France recalls ambassadors to Australia, US in submarine row

France on Friday recalled its ambassadors to the United States and Australia for consultations in a ferocious row over the scrapping of a submarine contract, an unprecedented step that revealed the extent of French anger against its allies.

President Emmanuel Macron ordered the recalling of the envoys after Canberra ditched a deal to buy French submarines in favour of US vessels, Foreign Minister Jean-Yves Le Drian said.

Le Drian said in a statement that the decision was made to “immediately” recall the two French ambassadors due to “the exceptional seriousness of the announcements made on September 15 by Australia and the United States.”

The abandonment of the ocean-class submarine project that Australia and France had been working on since 2016 constituted “unacceptable behaviour among allies and partners,” the minister said.

“Their consequences affect the very concept we have of our alliances, our partnerships, and the importance of the Indo-Pacific for Europe”

US President Joe Biden announced the new Australia-US-Britain defence alliance on Wednesday, extending US nuclear submarine technology to Australia as well as cyber defence, applied artificial intelligence and undersea capabilities.

The pact is widely seen as aimed at countering the rise of China.

The move infuriated France, which lost a contract to supply conventional submarines to Australia that was worth Aus$50 billion (31 billion euros, $36.5 billion) when signed in 2016.

The French ambassador recalls from the United States and Australia, key allies of France, are unprecedented.

France has made no effort to disguise its fury and on Thursday accused Australia of back-stabbing and Washington of Donald Trump-era behaviour over the submarines deal.

“It’s really a stab in the back,” Le Drian said Thursday. “We had established a relationship of trust with Australia, this trust has been betrayed”.

France has also called off a gala at its ambassador’s house in Washington scheduled for Friday.

The event was supposed to celebrate the anniversary of a decisive naval battle in the American Revolution, in which France played a key role.

– ‘Extremely irresponsible’ –

Australia earlier shrugged off Chinese anger over its decision to acquire US nuclear-powered submarines, while vowing to defend the rule of law in airspace and waters where Beijing has staked hotly contested claims.

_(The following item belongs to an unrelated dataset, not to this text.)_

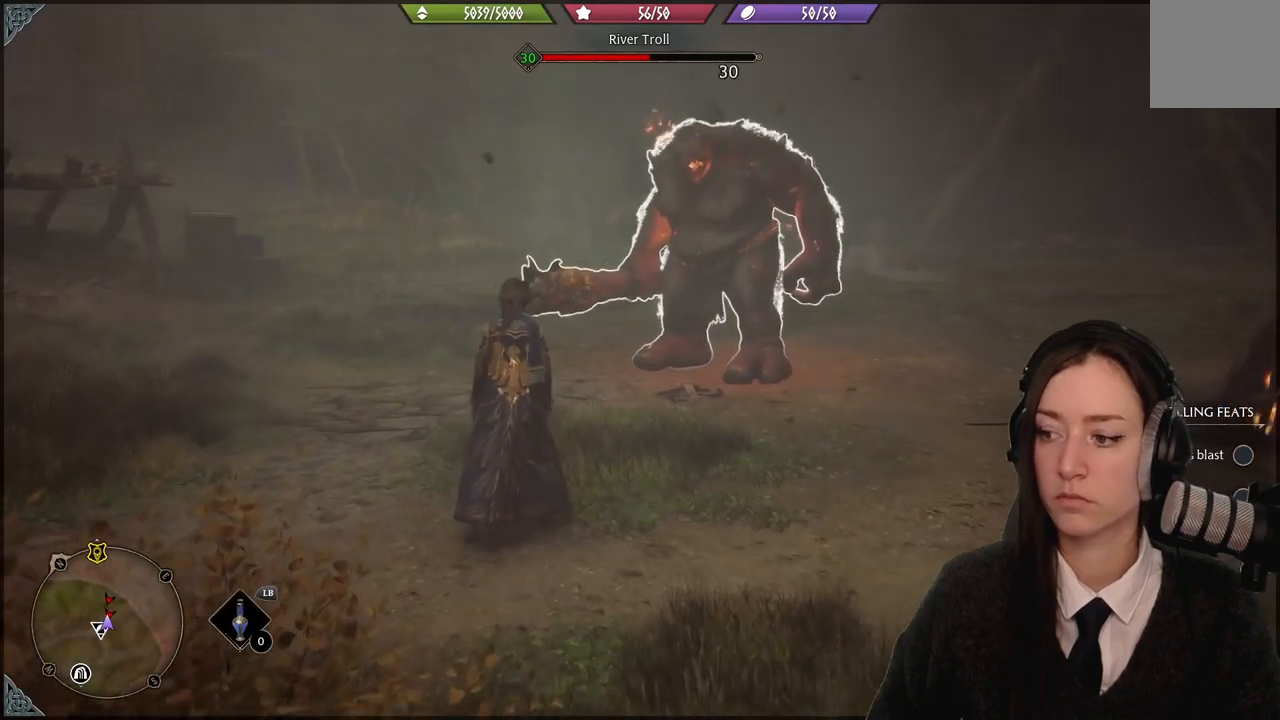
{"buttons": ["R2"], "left_stick": "center", "right_stick": "center", "events": [[33, "R2", "down"], [167, "R2", "up"], [267, "R2", "down"]]}
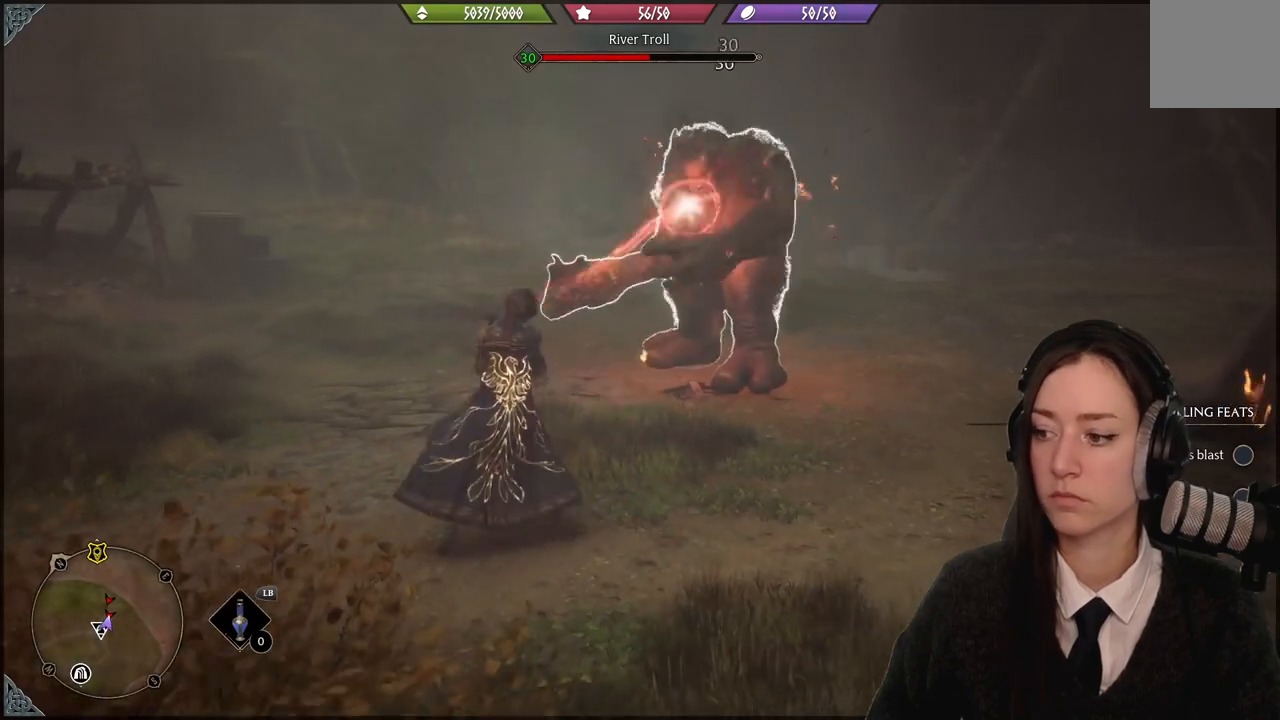
{"buttons": ["R2"], "left_stick": "center", "right_stick": "center", "events": []}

Beijing described the new alliance as an “extremely irresponsible” threat to regional stability, questioning Australia’s commitment to nuclear non-proliferation and warning the Western allies that they risked “shooting themselves in the foot”.

China has its own “very substantive programme of nuclear submarine building”, Australian Prime Minister Scott Morrison argued Friday in an interview with radio station 2GB.

China claims almost all of the resource-rich South China Sea, through which trillions of dollars in shipping trade passes annually, rejecting competing claims from Brunei, Malaysia, the Philippines, Taiwan and Vietnam.

Beijing has been accused of deploying a range of military hardware including anti-ship missiles and surface-to-air missiles there, and ignored a 2016 international tribunal decision that declared its historical claim over most of the waters to be without basis.

France’s European Affairs Minister Clement Beaune said Friday that Paris was unable to trust Canberra in ongoing European Union trade deal talks following the decision, before the ambassadors were recalled.

Australian Foreign Minister Marise Payne, in Washington, said she understood the “disappointment” in Paris and hoped to work with France to ensure it understands “the value we place on the bilateral relationship and the work that we want to continue to do together”.